Retomar os vínculos e criar ambientes acolhedores e seguros permitem que as crianças elaborem suas emoções e voltem a apresentar comportamentos esperados para a idade
A pandemia tem causado impactos emocionais em pessoas de todas as faixas etárias, mesmo nas crianças pequenas, de 0 a 3 anos. Por mais que não compreendam a complexidade da situação, elas sentem o estresse e as mudanças bruscas na rotina, o que pode levar ao fenômeno da Regressão Infantil.
O estudo "Primeiríssima infância – Interações na pandemia: comportamentos de pais e cuidadores de crianças de 0 a 3 anos em tempos de Covid-19", lançado pela Fundação Maria Cecilia Souto Vidigal, mostrou que 27% das crianças voltaram a ter comportamentos de quando eram mais novas, como maior dependência dos pais, dificuldades na fala, medo de dormir sozinha e uso de chupeta. A pesquisa entrevistou 1.036 familiares de todas as classes sociais e regiões do país, em março de 2021.
“A crise ocasionada pela pandemia teve impactos nas possibilidades de convívio, na organização do dia a dia e na experiência de emoções intensas. Nesse contexto, o aparecimento desse fenômeno se tornou mais evidente, mostrando que as habilidades socioemocionais foram e são essenciais para o manejo não só para esse período, mas também para a retomada da rotina que, aos poucos, está se tornando possível”, diz Ana Carolina D’Agostini, gerente editorial do Programa Semente.
O que fazer com a regressão infantil?
Segundo ela, a tendência é que, com a volta gradual das atividades, as crianças deixem de apresentar esses comportamentos.
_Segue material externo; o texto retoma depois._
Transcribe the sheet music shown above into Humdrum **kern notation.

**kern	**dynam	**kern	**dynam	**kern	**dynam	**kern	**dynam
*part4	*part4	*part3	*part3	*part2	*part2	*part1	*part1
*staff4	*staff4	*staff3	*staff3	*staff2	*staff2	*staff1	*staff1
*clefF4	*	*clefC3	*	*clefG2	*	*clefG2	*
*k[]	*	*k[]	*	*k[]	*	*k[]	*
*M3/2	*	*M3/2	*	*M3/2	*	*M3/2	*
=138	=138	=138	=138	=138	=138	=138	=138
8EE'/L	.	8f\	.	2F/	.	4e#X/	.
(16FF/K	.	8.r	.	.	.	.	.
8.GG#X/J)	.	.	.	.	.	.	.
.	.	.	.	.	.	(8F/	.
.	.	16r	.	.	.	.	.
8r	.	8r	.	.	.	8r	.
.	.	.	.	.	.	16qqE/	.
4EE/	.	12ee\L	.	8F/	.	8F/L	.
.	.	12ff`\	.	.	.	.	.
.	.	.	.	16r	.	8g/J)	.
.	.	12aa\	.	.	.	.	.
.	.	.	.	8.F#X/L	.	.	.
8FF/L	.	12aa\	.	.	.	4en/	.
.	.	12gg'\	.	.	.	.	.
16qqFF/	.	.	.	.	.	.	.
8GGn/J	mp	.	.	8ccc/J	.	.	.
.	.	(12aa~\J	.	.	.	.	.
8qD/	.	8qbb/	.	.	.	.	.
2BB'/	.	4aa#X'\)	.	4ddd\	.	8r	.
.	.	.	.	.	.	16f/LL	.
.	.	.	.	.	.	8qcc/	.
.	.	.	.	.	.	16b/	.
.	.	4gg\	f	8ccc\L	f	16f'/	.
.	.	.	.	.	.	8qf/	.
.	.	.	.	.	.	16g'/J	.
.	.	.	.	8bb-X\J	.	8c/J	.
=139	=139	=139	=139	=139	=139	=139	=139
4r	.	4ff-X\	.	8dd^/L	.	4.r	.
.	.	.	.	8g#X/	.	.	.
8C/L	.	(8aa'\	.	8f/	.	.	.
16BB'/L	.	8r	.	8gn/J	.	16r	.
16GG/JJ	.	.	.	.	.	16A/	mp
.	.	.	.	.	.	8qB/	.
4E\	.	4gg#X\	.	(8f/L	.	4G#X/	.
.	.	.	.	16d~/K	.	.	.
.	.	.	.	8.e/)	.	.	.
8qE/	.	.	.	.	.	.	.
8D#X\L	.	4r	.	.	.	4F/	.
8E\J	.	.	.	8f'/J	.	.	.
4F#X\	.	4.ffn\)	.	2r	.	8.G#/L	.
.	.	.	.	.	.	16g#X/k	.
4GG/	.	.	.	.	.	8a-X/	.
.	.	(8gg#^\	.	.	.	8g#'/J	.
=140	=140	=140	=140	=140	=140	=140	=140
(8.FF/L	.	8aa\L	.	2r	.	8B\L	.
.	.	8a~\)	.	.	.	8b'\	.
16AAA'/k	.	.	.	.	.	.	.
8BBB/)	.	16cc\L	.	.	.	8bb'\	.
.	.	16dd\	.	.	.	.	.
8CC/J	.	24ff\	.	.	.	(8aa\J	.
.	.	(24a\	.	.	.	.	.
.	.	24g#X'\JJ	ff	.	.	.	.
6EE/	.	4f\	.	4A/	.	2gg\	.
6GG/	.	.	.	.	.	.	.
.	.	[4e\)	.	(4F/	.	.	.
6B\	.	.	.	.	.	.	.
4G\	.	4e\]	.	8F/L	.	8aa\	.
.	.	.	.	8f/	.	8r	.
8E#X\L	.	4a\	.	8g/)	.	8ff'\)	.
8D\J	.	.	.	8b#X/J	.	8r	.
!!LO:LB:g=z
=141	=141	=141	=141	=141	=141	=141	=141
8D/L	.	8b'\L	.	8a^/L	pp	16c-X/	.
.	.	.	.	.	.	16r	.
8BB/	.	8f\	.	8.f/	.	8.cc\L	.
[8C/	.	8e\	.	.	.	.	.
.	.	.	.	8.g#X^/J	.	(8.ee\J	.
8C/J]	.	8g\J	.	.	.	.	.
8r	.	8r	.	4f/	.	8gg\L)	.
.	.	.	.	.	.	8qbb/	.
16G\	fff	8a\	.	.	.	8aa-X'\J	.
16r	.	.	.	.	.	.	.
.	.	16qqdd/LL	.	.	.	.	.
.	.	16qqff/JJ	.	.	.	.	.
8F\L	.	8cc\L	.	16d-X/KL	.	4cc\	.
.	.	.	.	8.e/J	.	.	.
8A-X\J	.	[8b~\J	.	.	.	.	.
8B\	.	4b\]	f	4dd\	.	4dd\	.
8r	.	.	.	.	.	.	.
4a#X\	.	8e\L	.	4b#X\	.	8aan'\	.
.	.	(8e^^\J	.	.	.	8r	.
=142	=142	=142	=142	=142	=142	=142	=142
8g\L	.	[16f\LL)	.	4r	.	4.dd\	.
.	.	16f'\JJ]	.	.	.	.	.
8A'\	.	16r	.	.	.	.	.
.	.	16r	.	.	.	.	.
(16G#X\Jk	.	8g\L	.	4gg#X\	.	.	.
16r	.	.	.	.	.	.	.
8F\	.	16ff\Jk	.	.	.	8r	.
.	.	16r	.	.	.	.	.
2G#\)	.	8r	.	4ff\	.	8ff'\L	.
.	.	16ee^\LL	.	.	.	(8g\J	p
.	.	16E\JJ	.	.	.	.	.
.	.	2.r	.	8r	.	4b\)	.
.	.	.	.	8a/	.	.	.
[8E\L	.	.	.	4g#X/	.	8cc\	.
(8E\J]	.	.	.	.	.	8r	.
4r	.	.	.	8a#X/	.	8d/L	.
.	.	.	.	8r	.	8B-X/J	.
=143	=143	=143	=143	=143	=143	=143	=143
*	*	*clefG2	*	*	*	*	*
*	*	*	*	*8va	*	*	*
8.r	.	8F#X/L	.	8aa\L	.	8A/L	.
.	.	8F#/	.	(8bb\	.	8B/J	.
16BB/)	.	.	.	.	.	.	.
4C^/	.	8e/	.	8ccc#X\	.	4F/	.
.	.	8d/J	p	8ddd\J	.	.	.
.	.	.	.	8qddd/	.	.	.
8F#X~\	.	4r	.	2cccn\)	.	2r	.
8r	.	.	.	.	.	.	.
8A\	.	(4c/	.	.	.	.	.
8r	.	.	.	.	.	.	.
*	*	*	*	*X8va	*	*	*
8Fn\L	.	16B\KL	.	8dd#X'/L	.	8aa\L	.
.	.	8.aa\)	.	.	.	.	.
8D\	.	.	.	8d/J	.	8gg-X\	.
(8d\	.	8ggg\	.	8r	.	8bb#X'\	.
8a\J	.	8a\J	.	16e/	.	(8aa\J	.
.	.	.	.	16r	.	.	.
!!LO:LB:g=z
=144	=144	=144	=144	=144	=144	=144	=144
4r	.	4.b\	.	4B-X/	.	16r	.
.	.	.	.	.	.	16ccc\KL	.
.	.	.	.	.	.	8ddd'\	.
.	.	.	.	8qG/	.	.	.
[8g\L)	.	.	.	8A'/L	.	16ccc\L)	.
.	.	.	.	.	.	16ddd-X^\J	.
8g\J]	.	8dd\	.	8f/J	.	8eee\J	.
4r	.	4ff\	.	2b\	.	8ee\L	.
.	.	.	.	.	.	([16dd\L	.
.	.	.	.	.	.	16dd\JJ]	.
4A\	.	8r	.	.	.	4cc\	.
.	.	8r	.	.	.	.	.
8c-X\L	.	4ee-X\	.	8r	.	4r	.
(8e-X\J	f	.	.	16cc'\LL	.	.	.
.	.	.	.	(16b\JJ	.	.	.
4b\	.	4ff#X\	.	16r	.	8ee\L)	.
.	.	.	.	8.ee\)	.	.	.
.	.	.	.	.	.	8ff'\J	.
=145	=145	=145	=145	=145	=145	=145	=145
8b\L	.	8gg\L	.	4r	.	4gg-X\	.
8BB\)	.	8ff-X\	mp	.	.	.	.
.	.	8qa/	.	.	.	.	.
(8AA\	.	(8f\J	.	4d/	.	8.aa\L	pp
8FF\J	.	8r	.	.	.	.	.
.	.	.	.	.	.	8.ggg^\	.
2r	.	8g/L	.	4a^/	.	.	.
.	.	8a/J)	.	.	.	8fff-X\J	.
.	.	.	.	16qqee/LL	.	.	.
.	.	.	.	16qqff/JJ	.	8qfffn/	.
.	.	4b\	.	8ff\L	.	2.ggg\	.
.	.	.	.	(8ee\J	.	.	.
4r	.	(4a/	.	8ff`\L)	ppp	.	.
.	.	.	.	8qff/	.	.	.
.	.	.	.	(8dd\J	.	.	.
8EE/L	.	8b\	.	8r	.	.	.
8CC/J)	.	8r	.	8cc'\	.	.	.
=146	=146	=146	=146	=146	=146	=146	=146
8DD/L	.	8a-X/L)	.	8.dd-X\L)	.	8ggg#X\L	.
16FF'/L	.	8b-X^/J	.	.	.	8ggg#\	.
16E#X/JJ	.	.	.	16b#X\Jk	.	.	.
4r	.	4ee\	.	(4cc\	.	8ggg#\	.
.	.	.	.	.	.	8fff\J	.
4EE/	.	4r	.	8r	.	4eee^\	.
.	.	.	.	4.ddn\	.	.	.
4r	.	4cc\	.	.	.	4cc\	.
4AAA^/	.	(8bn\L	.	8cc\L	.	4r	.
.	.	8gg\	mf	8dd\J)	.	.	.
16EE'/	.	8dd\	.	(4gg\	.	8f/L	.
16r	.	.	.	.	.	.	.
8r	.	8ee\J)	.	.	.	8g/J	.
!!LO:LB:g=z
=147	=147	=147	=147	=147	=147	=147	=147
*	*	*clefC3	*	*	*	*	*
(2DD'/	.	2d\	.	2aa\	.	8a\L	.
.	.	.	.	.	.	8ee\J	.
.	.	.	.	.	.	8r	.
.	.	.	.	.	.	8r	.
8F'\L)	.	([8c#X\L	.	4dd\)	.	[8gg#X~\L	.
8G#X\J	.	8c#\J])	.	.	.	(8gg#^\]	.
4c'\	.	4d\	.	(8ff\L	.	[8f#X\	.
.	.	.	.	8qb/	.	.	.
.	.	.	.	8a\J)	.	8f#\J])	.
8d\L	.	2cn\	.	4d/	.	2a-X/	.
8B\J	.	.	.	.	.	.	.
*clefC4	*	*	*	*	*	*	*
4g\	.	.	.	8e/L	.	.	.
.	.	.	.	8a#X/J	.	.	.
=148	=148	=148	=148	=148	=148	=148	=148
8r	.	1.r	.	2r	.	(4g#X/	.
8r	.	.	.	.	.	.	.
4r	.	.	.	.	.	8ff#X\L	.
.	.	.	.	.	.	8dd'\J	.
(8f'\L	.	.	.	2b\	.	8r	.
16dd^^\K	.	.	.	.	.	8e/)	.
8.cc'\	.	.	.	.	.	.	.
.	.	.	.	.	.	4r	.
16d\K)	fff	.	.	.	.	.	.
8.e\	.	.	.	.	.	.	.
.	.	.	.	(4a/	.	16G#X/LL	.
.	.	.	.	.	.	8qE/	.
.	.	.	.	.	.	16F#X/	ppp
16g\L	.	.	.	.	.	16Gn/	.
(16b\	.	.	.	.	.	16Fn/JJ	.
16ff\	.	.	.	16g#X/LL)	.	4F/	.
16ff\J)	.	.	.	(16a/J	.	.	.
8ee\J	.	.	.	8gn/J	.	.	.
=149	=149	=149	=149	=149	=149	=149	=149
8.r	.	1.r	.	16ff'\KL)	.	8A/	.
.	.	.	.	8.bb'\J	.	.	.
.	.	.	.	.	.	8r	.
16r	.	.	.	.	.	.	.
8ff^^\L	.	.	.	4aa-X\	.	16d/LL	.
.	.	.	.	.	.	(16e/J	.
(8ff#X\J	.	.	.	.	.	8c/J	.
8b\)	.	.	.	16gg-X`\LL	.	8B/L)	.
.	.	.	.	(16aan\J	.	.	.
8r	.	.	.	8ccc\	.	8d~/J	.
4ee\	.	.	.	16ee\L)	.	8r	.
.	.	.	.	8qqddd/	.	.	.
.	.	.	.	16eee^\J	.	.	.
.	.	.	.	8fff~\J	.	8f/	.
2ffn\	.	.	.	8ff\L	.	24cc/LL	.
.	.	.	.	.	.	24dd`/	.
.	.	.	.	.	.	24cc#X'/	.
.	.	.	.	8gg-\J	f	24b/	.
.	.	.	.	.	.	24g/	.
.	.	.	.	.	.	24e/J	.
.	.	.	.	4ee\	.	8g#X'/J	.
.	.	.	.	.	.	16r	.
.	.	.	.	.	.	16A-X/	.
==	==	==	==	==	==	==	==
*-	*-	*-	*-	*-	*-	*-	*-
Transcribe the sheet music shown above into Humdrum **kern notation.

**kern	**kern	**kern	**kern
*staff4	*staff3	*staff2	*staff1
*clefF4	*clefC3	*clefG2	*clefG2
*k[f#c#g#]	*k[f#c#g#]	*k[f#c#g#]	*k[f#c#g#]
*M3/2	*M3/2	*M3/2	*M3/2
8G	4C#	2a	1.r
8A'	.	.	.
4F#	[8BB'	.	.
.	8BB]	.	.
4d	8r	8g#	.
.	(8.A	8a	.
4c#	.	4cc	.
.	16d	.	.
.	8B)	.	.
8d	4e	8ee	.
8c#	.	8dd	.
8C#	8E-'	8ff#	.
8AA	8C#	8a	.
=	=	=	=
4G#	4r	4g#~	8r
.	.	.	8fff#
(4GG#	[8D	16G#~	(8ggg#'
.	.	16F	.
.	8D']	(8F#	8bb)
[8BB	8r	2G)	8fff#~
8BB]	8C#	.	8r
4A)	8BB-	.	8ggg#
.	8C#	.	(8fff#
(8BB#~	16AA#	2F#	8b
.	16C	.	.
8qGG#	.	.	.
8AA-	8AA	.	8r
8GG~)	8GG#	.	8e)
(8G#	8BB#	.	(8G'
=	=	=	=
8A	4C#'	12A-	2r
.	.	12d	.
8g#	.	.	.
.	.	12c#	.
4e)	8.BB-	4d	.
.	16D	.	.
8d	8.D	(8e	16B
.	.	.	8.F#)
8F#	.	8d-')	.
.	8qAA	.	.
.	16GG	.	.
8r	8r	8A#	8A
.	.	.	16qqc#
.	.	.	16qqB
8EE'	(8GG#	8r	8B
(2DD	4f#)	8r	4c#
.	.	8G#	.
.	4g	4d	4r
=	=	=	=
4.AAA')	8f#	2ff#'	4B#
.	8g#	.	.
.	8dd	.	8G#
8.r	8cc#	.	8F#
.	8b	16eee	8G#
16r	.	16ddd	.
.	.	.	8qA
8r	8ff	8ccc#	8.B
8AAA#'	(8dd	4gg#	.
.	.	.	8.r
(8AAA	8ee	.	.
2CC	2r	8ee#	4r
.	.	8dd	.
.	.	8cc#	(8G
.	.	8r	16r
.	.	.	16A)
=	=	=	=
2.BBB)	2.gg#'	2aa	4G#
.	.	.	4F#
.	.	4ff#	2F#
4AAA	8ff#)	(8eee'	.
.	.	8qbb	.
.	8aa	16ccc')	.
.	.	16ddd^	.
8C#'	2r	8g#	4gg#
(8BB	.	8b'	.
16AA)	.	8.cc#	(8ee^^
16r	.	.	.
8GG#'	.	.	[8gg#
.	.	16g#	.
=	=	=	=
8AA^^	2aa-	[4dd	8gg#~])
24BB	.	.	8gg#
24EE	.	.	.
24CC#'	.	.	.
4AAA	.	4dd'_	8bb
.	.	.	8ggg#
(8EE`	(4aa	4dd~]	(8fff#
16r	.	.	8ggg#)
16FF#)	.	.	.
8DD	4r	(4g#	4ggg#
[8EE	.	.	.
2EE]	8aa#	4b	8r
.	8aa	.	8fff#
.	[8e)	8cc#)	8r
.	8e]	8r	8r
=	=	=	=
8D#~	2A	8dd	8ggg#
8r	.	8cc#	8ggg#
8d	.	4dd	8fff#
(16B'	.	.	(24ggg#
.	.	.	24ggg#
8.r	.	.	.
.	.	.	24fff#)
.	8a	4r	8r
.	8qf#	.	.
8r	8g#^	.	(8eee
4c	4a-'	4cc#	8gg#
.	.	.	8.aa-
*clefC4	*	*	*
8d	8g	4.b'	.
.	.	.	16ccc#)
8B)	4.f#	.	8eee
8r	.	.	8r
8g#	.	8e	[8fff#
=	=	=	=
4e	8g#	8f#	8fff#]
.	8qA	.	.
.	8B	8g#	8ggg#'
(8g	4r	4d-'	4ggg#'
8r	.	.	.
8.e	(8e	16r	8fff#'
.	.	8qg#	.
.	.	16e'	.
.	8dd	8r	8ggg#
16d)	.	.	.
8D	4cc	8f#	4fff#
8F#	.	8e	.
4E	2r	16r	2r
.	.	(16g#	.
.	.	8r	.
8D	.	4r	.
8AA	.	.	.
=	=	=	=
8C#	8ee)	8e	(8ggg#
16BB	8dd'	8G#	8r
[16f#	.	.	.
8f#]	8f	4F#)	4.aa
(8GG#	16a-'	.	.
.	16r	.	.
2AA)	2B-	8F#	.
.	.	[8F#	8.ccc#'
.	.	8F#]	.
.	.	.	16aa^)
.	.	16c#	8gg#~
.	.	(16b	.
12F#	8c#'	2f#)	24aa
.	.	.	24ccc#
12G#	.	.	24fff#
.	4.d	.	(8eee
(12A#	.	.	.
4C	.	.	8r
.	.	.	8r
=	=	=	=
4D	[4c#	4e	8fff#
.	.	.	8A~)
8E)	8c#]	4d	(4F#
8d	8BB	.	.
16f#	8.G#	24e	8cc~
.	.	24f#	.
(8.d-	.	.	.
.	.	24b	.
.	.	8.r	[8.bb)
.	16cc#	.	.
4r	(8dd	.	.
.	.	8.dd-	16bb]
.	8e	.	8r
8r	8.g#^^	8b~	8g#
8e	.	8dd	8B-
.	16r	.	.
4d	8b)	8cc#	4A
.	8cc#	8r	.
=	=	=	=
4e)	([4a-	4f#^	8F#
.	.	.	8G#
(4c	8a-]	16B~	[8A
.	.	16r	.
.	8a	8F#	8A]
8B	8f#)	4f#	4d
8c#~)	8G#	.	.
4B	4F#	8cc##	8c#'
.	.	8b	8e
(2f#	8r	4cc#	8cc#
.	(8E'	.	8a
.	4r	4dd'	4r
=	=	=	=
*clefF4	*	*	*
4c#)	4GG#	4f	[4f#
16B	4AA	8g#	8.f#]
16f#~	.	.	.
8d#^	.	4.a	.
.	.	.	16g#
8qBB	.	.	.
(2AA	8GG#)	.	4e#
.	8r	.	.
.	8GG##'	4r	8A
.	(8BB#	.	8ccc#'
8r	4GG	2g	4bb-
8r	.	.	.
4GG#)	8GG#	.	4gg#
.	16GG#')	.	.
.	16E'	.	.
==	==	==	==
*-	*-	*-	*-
Pais e professores devem, nesse momento, ser pacientes e acolhedores com mais essa mudança que os pequenos estão enfrentando.
Os chamados “filhos da pandemia” - crianças de até 4 anos de idade - estão tendo novos ciclos de adaptação, aprendizado e estímulos durante sua interação com um mundo completamente diferente daquele que seria considerado o mais adequado.
Enquanto algumas crianças não conseguem mais ficar sem os pais, outras sentem a extrema necessidade de interagir ao sair de casa. Algo que fazia parte da experiência de vida de uma criança, como aprender a calçar um sapato, por exemplo, se tornou algo sem sentido para muitas delas que cresceram sem a necessidade de passar por essa experiência.
“É hora de incentivar e retomar os vínculos, criar ambientes com estímulos positivos e que tragam a sensação de segurança para que, por meio das brincadeiras e dos relacionamentos interpessoais, as crianças possam elaborar suas emoções, reestabelecer a rotina e voltar a apresentar os comportamentos esperados para a idade.”
No entanto, é importante que as escolas e os familiares estejam atentos a cada caso e avaliem se há a necessidade de acompanhamento profissional -- com um pediatra ou psicólogo -- caso a regressão infantil persista.
Por que as habilidades socioemocionais são importantes para entender esse comportamento?
Ana Carolina explica que as habilidades socioemocionais fazem parte das nossas vidas desde o início, pois, mesmo que a criança ainda não compreenda tudo o que é dito e o que está acontecendo ao seu redor, ela já experiência emoções como alegria, medo, raiva, tristeza e entusiasmo.
Quando as crianças começam a frequentar a escola, o ensino dessas habilidades pode iniciar de maneira intencional e programada a partir dos 4 anos de idade. Nessa faixa etária, as crianças já podem começar a desenvolver o autoconhecimento, identificando o que lhes causa medo, surpresa, alegria e raiva.
Os adultos podem, inclusive, ensinar às crianças técnicas de manejo das emoções, como exercícios de respiração e relaxamento. As crianças também têm condições de reconhecer e a nomear emoções básicas por meio de atividades lúdicas.
“Uma alternativa interessante é usar marionetes para brincar de faz-de-conta e criar histórias, trazendo os sentimentos como fio condutor”, sugere.
Em contação de histórias e rodas de conversa conduzidas pelos professores e educadores, por exemplo, os pequenos têm a possibilidade de refletirem e se expressarem sobre como os personagens se sentiram.
“Quando as crianças são incentivadas a fazer isso desde cedo, começam a desenvolver a empatia e a aumentar o repertório de alfabetização emocional”, finaliza a gerente.